Cllr Alison Reed said it was unacceptable that it took an hour and three quarters to get an ambulance to deal with Mr Cant’s suspected heart attack.

She told the county council health scrutiny committee that her criticism was not of the ambulance crew, but of the system which assesses call priority.

“I drove from Southampton to Dorset County Hospital in less time than it took the ambulance to get there, which is not good” she said.

“At 10 to 11am this is just not good enough..fortunately he is still with us, but it could have been a different story. There has not been any explanation. An hour and three quarters is outrageous.”

Because of the time delay further calls were made to ambulance control. Cllr Reed said that when that happened they were told to stop calling because it would only add to delays.

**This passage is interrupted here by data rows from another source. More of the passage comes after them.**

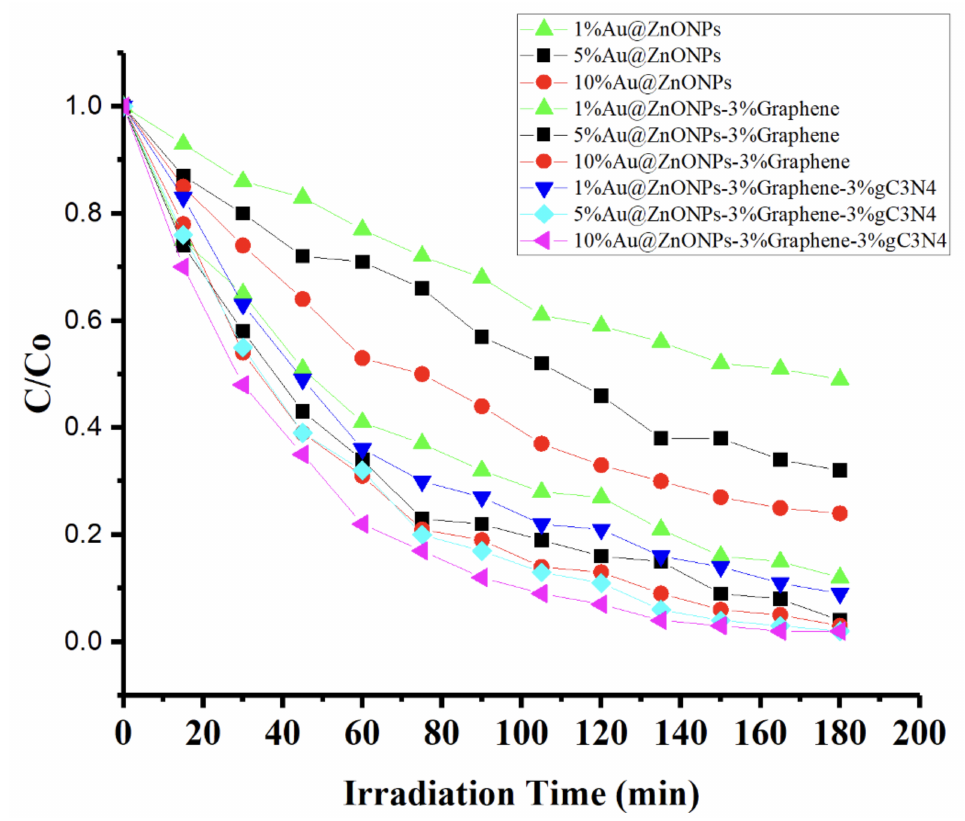
Figure 8. Photodegradation rate of LFX as a function of time, using the different catalysts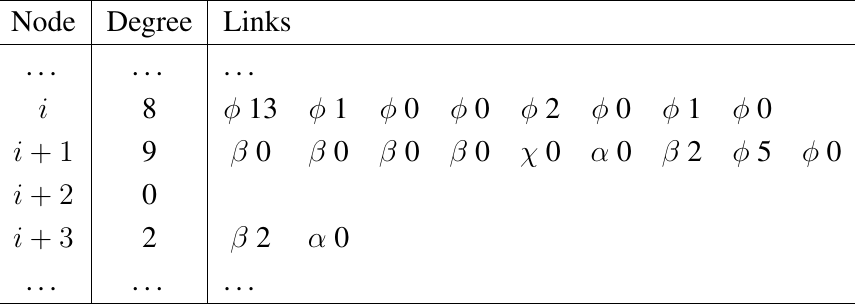
Table 3. Encoding of the adjacency list of Table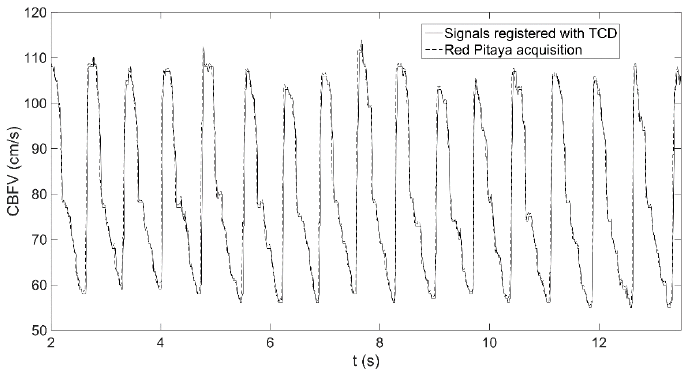
Figure 5. Representation of a fragment of the CBFV signal (cm/s) in the l left anterior cerebral artery (L-ACA) of a volunteer, as registered with the TCD ultrasound device (continuous line) and as acquired by the Red Pitaya (dashed line).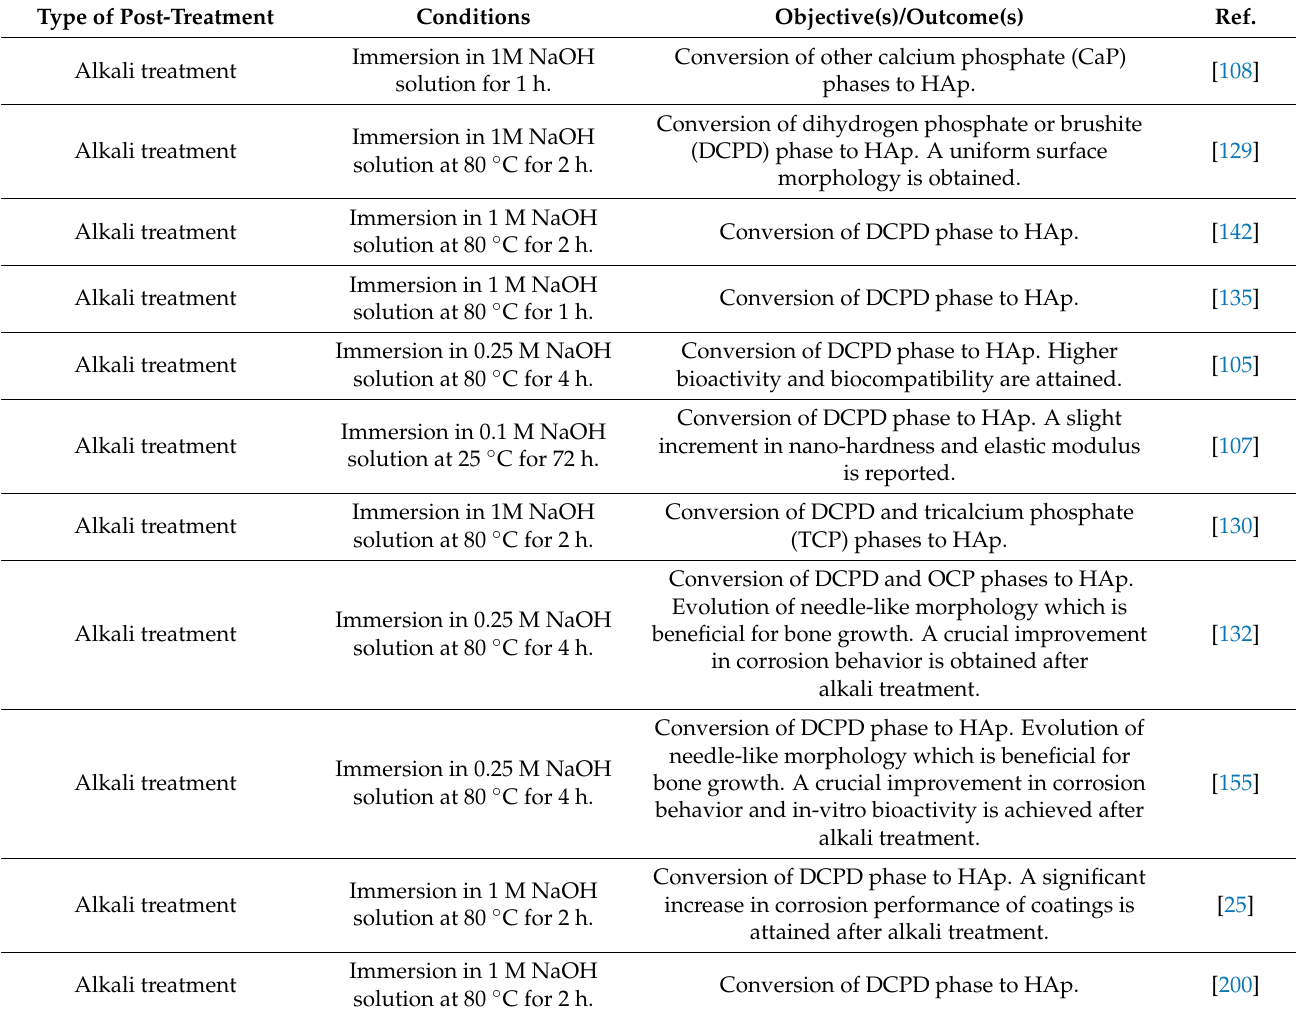
Table 7. The various types of post-treatments, process conditions and major objectives/outcomes. Type of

She told the committee that she understood the pressures the service was under often having to deal with repeated calls from people who wanted attention, or were just lonely, or had mental health problems.

“We do need to ensure that people use the service in the correct way, which would help when they have to deal with genuine emergencies.”

A spokesman for the ambulance trust said that because the patient was breathing and with a doctor the call was dealt with as being a level down from immediate threat to life.

“SWASFT would like to apologise that we were unable to reach this gentleman more quickly. At the time of this call there were several serious life-threatening, time-critical incidents in the Weymouth area. The patient was on scene with a Doctor and was reported to be conscious and breathing at the time of the call.

“Managing the demand on the ambulance service across the South West can be very challenging. Whilst we will always strive to reach our patients in a timely manner, we must prioritise those with the greatest clinical need. Sometimes this means that less poorly patients do not get the response that we would wish.”

Cllr Nick Ireland told the committee that figures he had seen for the day before the health scrutiny committee that across the ambulance trust area seven emergency calls had taken more than an hour and at Dorset County Hospital there had been nine which took more than half an hour.

Cllr Peter Oggelsby said that he believed much of the problem was that many of the proposals to improve response times appeared not to have been put into place, including moving staff to areas where response times were slow.

Cllr Beryl Ezzard said other trusts made good use of first responders and had improved their networks of defibrillators to help improve immediate help and questioned whether the South West ambulance service could be doing more.

The committee will now ask representatives from the ambulance trust to attend their meetings on a regular basis to update them on progress, or problems, in delivering the service.

A Care Quality Commission follow-up inspections of the service which took place in May and mid-summer, looked at emergency and urgent care provision and rated it as “requires improvement.” Overall it was rated as 'good'.